Plaintiffs urge a construction that would limit the application of this latter provision to land which was unsubdivided at the time the ordinance became effective. They argue that the term "plot of ground" refers in this case to the block in which plaintiffs' lot is situated, and not to the individual lot. The meaning of the word "plot" as it appears in an ordinance is governed by the sense in which it was used by the legislative body. (Jennings v. Calumet National Bank, 348 Ill. 108.) We find nothing in the language of the ordinance, or in its evident purpose to limit intensity of use, which supports plaintiffs' construction. The concluding proviso of the ordinance, excepting from its limitations the use of "less than one-fifth of an acre" for a single-family dwelling where the lot was shown on a recorded plat at the time the ordinance took effect, shows an intent to prohibit such use unless the lot was so shown and recorded. It is not contended that plaintiffs' lot qualifies under the "grandfather" clause.

Defendants urge further that the trial court erred in declaring unconstitutional the ordinance provisions as construed herein. To sustain the judgment plaintiffs merely assert their conclusion that "refusal to issue the requested building permit makes plaintiffs' property utterly worthless." No attempt is made to show an absence of any relationship to public health, safety or welfare; nor do plaintiffs point to any evidence of the extent to which the market value of the lot is impaired. They rely solely upon the inference that "if it cannot be utilized for the erection of a home, then it has no value." This, we think, is not enough to sustain the burden of proof resting on one who assails the validity of an ordinance. To overcome the presumption of validity, it is encumbent upon the property *453 owner to prove by clear and affirmative evidence that the restriction is arbitrary and unreasonable. First National Bank of Lake Forest v. County of Lake, 7 Ill. 2d 213.

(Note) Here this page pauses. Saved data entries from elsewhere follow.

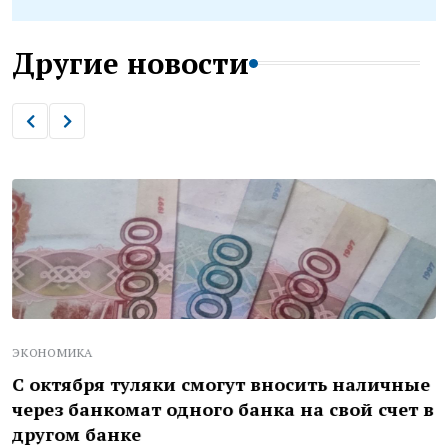
Другие новости
ЭКОНОМИКА
С октября туляки смогут вносить наличные
через банкомат одного банка на свой счет в
другом банке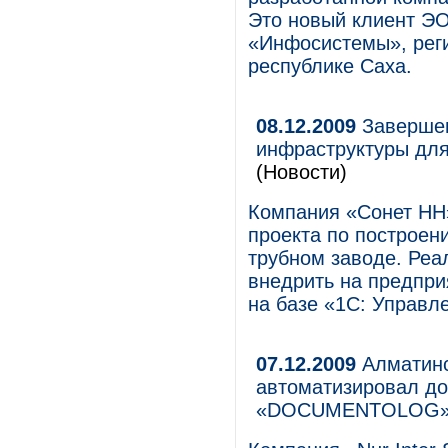
Это новый клиент ЭО
«Инфосистемы», рег
республике Саха.
08.12.2009
Завершен
инфраструктуры для
(Новости)
Компания «Сонет НН
проекта по построе
трубном заводе. Реа
внедрить на предпри
на базе «1С: Управл
07.12.2009
Алматинс
автоматизировал до
«DOCUMENTOLOG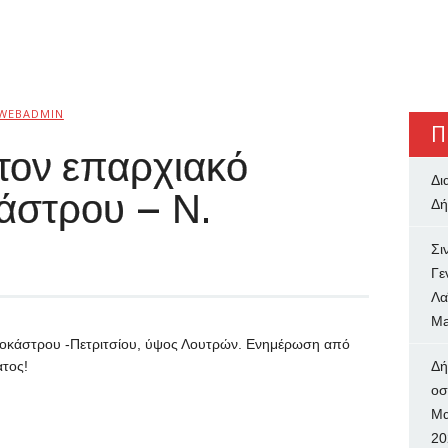
WEBADMIN
Π
τον επαρχιακό
Δι
άστρου – Ν.
Δή
Σι
Γε
Λα
Ma
ροκάστρου -Πετριτσίου, ύψος Λουτρών. Ενημέρωση από
ατος!
Δή
oσ
Μα
20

The present provisions were in effect for some 32 years prior to the plaintiffs' purchase. The 42-foot lot which they now own came into existence in 1928, when one who then owned 98 feet of frontage conveyed the south 56 feet thereof. At that time the area requirement had already been in existence for six years. It is not contended that the former owner could have avoided the requirement by conveying a portion of his lot and then insisting that as applied to the remainder the ordinance is invalid. Such a contention, if upheld, would render ineffective all attempts to regulate lot areas. But the plaintiffs here cannot acquire greater rights than those of their predecessor in title. They stand in the place of their grantor and are estopped by acts of their predecessor in title which would have estopped him from contesting the validity of the ordinance. Cf. Harmon v. City of Peoria, 373 Ill. 594, 602; Forbes v. Hubbard, 348 Ill. 166, 175-176.

In any event this court cannot say the ordinance has no reasonable relationship to legitimate objects of the police power. As the Massachusetts Supreme Judicial Court observed in Simon v. Town of Needham, 311 Mass. 560, 42 N.E.2d 516: "The establishment of a neighborhood of homes in such a way as to avoid congestion in the streets, to secure safety from fire and other dangers, to prevent overcrowding of land, to obtain adequate light, air and sunshine, and to enable it to be furnished with transportation, water, light, sewer and other public necessities, which when established would tend to improve and beautify the town and would harmonize with the natural charcteristics of the locality, could be materially facilitated by a regulation that prescribed a reasonable minimum area for house lots."

We conclude that the ordinance provisions in dispute, *454 when properly construed, require an area of at least one fifth of an acre for a home, and that as so construed they are not arbitrary or unreasonable in their application to the plaintiffs' property. The judgment of the circuit court is reversed and the cause is remanded with directions to enter judgment for defendants in accordance with the views herein expressed.

Reversed and remanded, with directions.